» SOURCE DOCUMENT
━━━━━━━━━━━━━━━━
FabricPath for Layer 2 DC Interconnect

The requirement for layer 2 interconnect between data centre sites is very common these days. The pros and cons of doing L2 DCI have been discussed many times in other blogs or forums so I won't revisit that here. Basically there are a number of technology options for achieving this, including EoMPLS, VPLS, back-to-back vPC and OTV. All of these technologies have their advantages and disadvantages, so the decision often comes down to factors such as scalability, skillset and platform choice.

Now that FabricPath is becoming more widely deployed, it is also starting to be considered by some as a potential L2 DCI technology. In theory, this looks like a good bet easy configuration, no Spanning-Tree extended between sites, should be a no brainer, right? Of course, things are never that simple let's look at some things you need to consider if looking at FabricPath as a DCI solution.

1. FabricPath requires direct point-to-point WAN links

A technology such as OTV uses MAC-in-IP tunnelling to transport layer 2 frames between sites, so you simply need to ensure that end-to-end IP connectivity is available. As a result, OTV is very flexible and can run over practically any network as long as it is IP enabled. FabricPath on the other hand requires a direct layer 1 link between the sites (e.g. dark fibre), so it is somewhat less flexible. Bear in mind that you also lose some of the features associated with an IP network for example, there is currently no support for BFD over FabricPath.
━━━━━━━━━━━━━━━━
» WHAT IS ASKED
Continue the FabricPath DCI write-up from where it stops, adding the next part of its points on using FabricPath between data centre sites.

» GIVEN MATERIAL
━━━━━━━━━━━━━━━━
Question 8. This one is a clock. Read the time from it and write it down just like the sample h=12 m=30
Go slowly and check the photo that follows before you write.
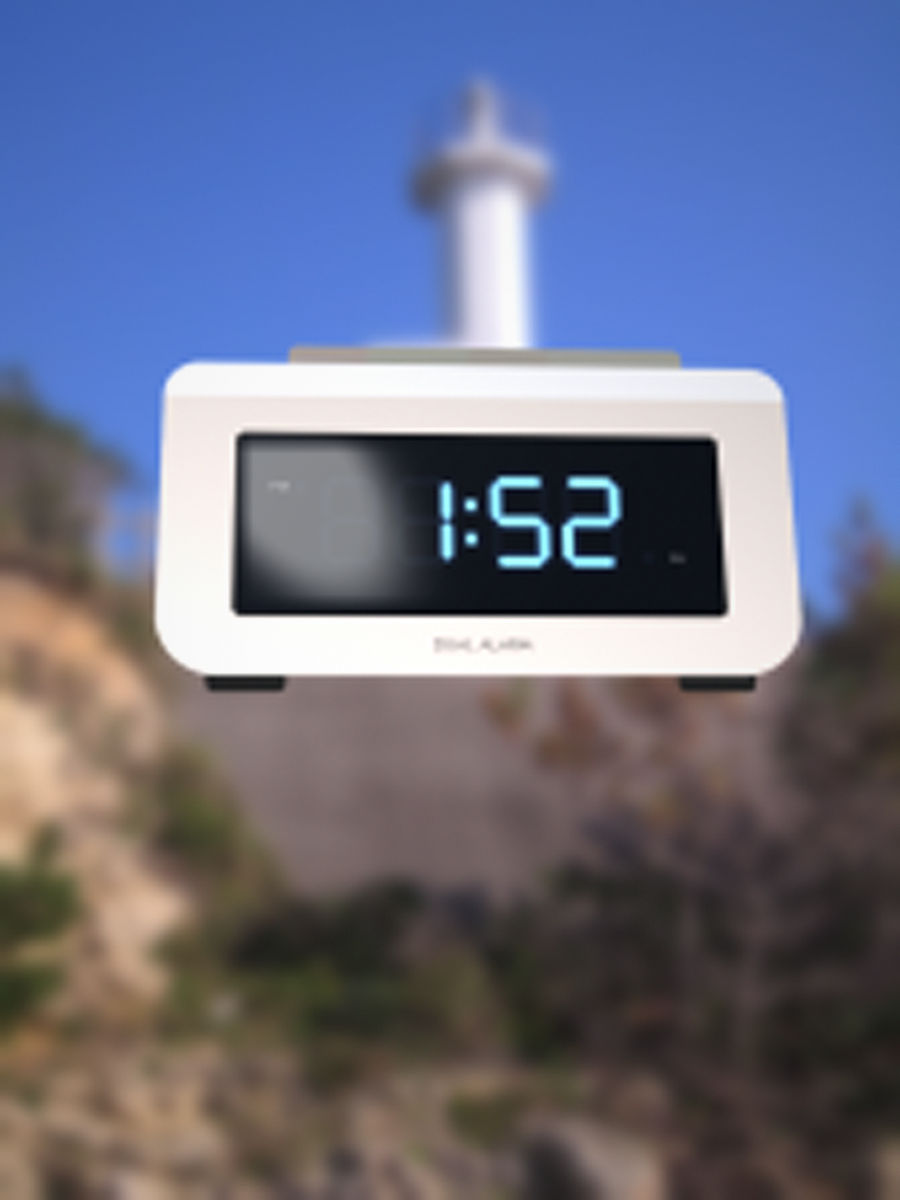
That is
━━━━━━━━━━━━━━━━
» ANSWER FOR THE TASK
2. Your multi-destination traffic will be "hairpinned" between sites

In order to forward broadcast, unknown unicast and multicast traffic through a FabricPath network, a multi-destination tree is built. This tree generally needs to "touch" each and every FabricPath node so that multi-destination traffic is correctly forwarded. Each multi-destination tree in a FabricPath network must elect a root switch (this is controllable through root priorities, and it's good practice to use this), and all multi-destination traffic must flow through this root. How does this affect things in a DCI environment? The main thing to remember is that there will generally be a single multi-destination tree spanning both sites, and that the root for that tree will exist on one site or the other. The following diagram shows an example.



In the above example, there are two sites, each with two spine switches and two edge switches. The root for the multi-destination tree is on Spine-3 in Site B. For the hosts connected to the two edge switches in site A, broadcast traffic could follow the path from Edge-1 up to Spine-1, then over to Spine-3 in Site B, then to Spine-4, and then back down to the Spine-2 and Edge-2 switches in Site A before reaching the other host. Obviously there could be slightly different paths depending on topology, e.g. if the Spine switches are not directly interconnected. In future releases of NX-OS, the ability to create multiple FabricPath topologies will alleviate this issue to a certain extent, in that groups of "local" VLANs can be constrained to a particular site, while allowing "cross-site" VLANs across the DCI link.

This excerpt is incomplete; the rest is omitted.